現状、ワクチン3回未接種の旅行者が韓国から日本に帰国する場合、コロナの陰性証明書が必要だ。「ソウルの踏十里(タプシムリ)駅から徒歩5分くらいのところに位置するシジェン医療財団ではPCR検査と陰性証明書をセットで取得することができます。費用は日本円で約6500円。検査後、およそ4時間から6時間で結果がメールで来ます。ソウルではこちらが最も安いといわれていますが、それでも旅行者にとって金銭的、時間的負担が大きいのでは」(ソウル在住編集者)。タイ・バンコクではMedConsult Clinicが日本人の間で有名だ。費用は日本円で約6000円。地元の庶民向け食堂の定食が1食200~300円ほどというバンコクの物価を考えると決して安い金額ではない。日本語が通じるDYMインターナショナルクリニックだと約1万円もかかるという。

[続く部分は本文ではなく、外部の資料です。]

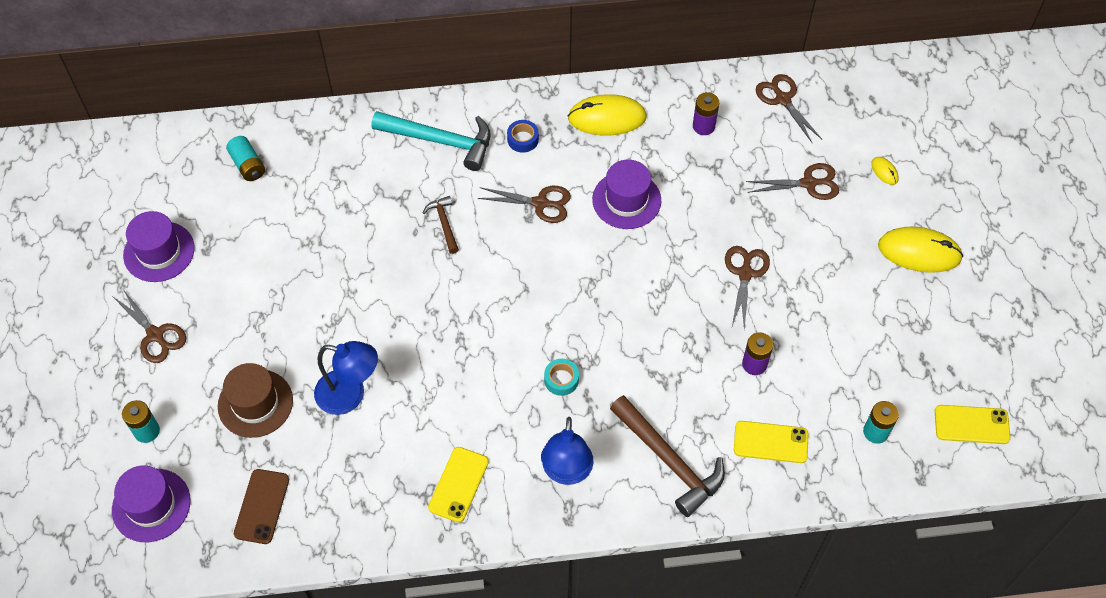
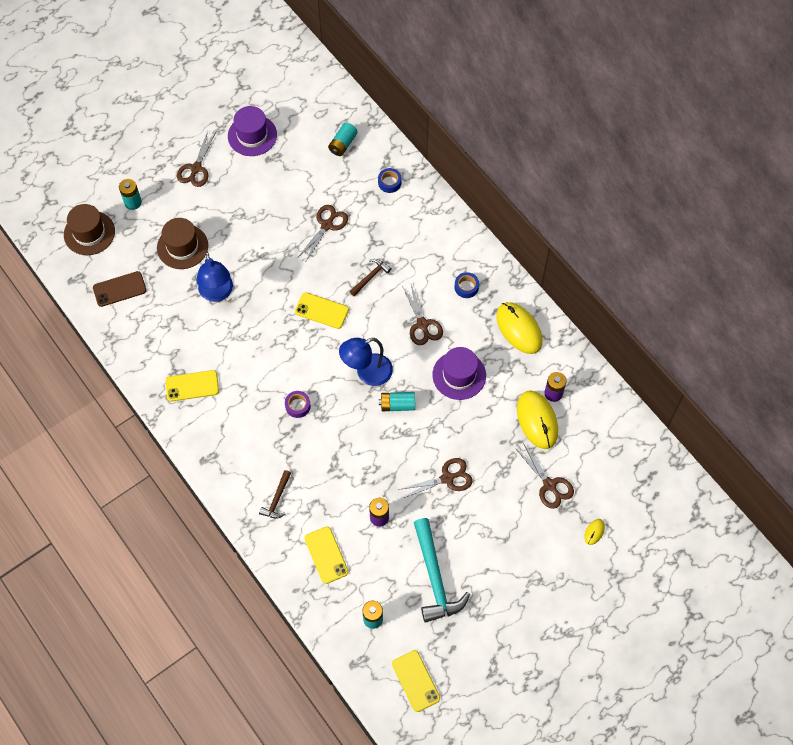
camera: 60 degrees right, 5 degrees up
purple hat [112,465,191,542] -> brown hat [64,204,115,255]
turquoise hammer [371,111,491,171] -> turquoise hammer moved to [414,518,470,623]
blue lamp [541,417,594,485] -> blue lamp moved to [339,338,393,386]
turquoise tape [544,359,579,396] -> purple tape [285,391,311,418]
brown hammer [610,395,725,517] -> brown hammer [259,470,291,518], size x0.51
brown scissors [756,74,822,144] -> brown scissors moved to [298,205,348,261]
yellow mouse [878,227,963,273] -> yellow mouse moved to [517,391,558,449]
none -> yellow phone [295,292,349,329]
none -> blue tape [378,168,402,193]
none -> turquoise battery [379,392,415,411]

そもそも、政府が新型コロナウイルスの感染症法上の分類を「5類」に格下げする、と発表したのは1月27日。そして開始は大型連休明けの5月8日だ。医療体制や医療費の自己負担などに検討が必要ということだが、「実施を3か月以上も先にしたのは遅過ぎます。実際、シンガポール政府は2月9日に新型コロナウイルスパンデミックの終息を宣言し、わずか4日後の2月13日から規制撤廃に踏み切っているわけですから。完全開国が遅れれば遅れるほど海外の観光客をタイやシンガポールなどに奪われてしまいかねません」と日本人バックパッカーはため息をつく。
政府は2030年までに訪日外国人旅行者数を2020年目標の4000万人から6000万人に引き上げる計画を掲げている。かなり先の話とはいえ、世界中で観光客の奪い合いが繰り広げられている以上、うかうかとしてはいられない。デジタル庁は入国者に対し検疫、入国審査、税関申告がスマホ画面で確認できる「Visit Japan Webサービス」を運営しているが、空港での検疫風景を見て首をかしげる旅行者は多い。最近、海外から帰国したマスコミ関係者がこう明かす。

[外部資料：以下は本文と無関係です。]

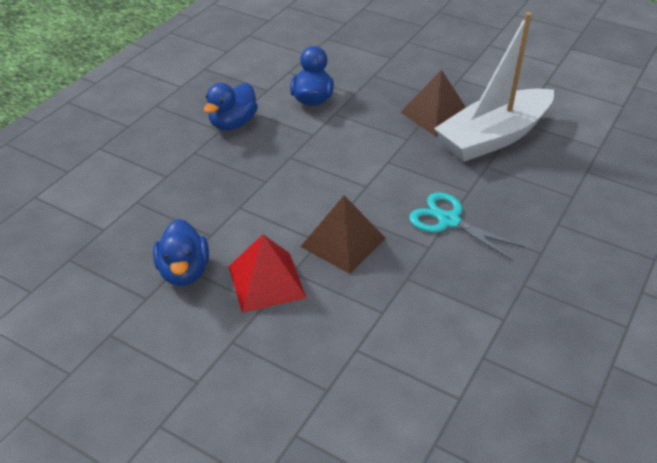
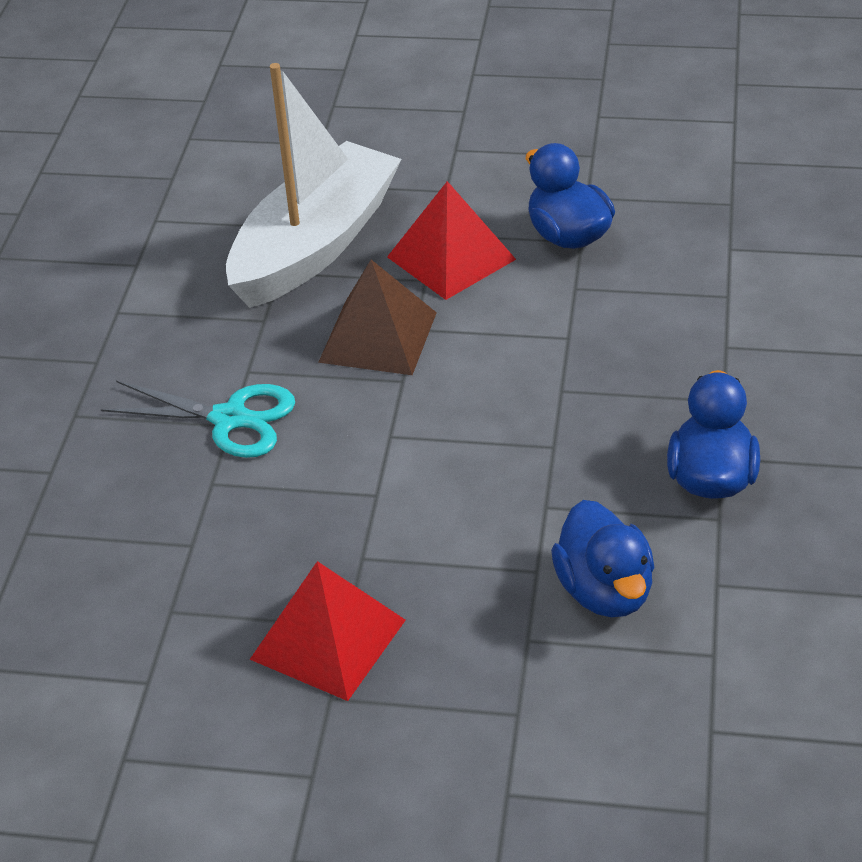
camera: 160 degrees right, 0 degrees up
brown pyramid [400,70,466,136] -> red pyramid [249,561,406,701]
white boat [434,12,554,162] -> white boat moved to [226,63,401,308]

「Visit Japan Webにデータを打ち込んで画面が青色に変わったら入国OKとなるわけですが、入国審査までの空港内の通路には係員が約30人ほど群がっていて、スマホ画面を一つ一つ目視でチェックしていました。現地出国時に航空会社係員によるチェックがあり、帰国時にも再度チェックがあるという二度手間の状態。あまりの人海戦術ぶりは文字通り目を疑う光景でしたね。いったい人件費にいくらかけているのでしょうか? 中には何もしないでぼーっと立っている係員もいました。何のためのIT化かさっぱり分かりません」。これでは海外からの観光客も戸惑うばかりだろう。こうした指摘を受けて、空港検疫では5日から日本到着時にワクチン証明書または陰性証明書の確認を取りやめている。つまり煩雑なダブルチェックを撤廃したというわけだ。
「Visit Japan Web」の運営が5月8日以降も続くのか不明瞭だが、いずれにせよこの日以降、日本はやっと“完全開国”となり海外旅行客の増加にもつながりそうだ。